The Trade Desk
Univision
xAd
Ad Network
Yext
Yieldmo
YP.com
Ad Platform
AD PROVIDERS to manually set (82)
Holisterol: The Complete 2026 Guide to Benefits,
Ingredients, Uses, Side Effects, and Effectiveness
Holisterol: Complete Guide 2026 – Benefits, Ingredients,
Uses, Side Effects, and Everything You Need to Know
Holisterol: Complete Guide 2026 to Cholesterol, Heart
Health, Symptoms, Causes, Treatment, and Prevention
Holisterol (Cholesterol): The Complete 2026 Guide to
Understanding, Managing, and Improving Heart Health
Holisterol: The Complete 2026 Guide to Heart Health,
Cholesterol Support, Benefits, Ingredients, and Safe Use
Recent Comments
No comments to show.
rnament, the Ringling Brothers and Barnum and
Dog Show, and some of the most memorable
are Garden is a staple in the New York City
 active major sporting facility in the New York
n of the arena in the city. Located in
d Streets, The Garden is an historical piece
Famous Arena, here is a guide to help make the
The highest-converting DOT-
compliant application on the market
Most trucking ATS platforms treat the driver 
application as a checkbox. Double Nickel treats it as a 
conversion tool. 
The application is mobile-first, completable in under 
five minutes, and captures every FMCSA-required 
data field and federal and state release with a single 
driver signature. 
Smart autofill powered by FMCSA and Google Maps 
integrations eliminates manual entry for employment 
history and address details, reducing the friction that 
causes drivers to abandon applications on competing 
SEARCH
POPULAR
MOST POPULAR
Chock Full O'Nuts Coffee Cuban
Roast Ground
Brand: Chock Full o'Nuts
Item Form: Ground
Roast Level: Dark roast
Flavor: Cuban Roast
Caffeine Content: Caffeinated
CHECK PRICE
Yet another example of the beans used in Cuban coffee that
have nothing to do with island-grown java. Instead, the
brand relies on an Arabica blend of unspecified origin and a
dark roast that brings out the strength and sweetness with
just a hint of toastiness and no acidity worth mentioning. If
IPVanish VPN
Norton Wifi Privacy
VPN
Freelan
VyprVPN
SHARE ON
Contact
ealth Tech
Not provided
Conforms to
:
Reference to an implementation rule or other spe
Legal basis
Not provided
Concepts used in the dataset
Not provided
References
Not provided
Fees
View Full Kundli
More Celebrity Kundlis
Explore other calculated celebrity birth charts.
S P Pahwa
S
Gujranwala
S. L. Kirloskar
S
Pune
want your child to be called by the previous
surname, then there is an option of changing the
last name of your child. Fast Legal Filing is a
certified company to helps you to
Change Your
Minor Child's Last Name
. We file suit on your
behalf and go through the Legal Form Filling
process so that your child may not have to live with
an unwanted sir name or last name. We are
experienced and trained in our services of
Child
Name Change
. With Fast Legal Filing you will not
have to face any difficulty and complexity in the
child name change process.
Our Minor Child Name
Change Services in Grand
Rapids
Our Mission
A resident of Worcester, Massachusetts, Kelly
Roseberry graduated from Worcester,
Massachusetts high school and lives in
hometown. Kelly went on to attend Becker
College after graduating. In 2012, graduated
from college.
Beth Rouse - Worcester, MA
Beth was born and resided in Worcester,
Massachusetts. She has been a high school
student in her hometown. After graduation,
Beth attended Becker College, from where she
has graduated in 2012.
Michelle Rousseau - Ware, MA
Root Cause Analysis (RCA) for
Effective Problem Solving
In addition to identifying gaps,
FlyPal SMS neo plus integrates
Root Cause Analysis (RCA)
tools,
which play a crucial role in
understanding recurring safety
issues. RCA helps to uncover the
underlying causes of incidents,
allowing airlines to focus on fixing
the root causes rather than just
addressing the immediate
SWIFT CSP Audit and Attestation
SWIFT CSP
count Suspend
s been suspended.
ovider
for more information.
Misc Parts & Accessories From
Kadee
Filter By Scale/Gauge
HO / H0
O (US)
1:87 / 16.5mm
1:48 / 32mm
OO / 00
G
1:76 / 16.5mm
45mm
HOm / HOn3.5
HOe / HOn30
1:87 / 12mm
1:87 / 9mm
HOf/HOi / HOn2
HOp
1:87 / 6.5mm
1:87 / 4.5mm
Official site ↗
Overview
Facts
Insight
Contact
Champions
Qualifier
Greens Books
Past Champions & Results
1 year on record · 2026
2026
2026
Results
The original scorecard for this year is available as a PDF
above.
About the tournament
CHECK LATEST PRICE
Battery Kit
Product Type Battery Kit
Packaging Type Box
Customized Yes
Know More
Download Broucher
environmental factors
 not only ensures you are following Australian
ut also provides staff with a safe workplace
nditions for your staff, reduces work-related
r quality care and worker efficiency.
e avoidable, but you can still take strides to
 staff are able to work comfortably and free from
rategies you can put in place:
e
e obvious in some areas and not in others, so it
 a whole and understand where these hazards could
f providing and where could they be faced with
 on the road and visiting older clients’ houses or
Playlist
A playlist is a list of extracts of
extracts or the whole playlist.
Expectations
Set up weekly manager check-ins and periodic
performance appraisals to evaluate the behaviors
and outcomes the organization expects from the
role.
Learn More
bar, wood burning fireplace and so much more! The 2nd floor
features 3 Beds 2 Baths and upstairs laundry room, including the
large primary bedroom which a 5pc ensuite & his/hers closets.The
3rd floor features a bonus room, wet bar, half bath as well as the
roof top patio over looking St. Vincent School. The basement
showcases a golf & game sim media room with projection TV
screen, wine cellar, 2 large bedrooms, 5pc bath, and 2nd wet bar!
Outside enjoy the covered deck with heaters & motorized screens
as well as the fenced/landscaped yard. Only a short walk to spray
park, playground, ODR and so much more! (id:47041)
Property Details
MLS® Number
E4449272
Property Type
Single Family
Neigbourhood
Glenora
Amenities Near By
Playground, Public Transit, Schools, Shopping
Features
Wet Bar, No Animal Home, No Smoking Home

══════

Exercise brief: Reproduce the stretch of the listing from its first line through the line containing "Understanding, Managing, and", including both ends. Keep every line word for word.

Answer to the problem:
The Trade Desk
Univision
xAd
Ad Network
Yext
Yieldmo
YP.com
Ad Platform
AD PROVIDERS to manually set (82)
Holisterol: The Complete 2026 Guide to Benefits,
Ingredients, Uses, Side Effects, and Effectiveness
Holisterol: Complete Guide 2026 – Benefits, Ingredients,
Uses, Side Effects, and Everything You Need to Know
Holisterol: Complete Guide 2026 to Cholesterol, Heart
Health, Symptoms, Causes, Treatment, and Prevention
Holisterol (Cholesterol): The Complete 2026 Guide to
Understanding, Managing, and Improving Heart Health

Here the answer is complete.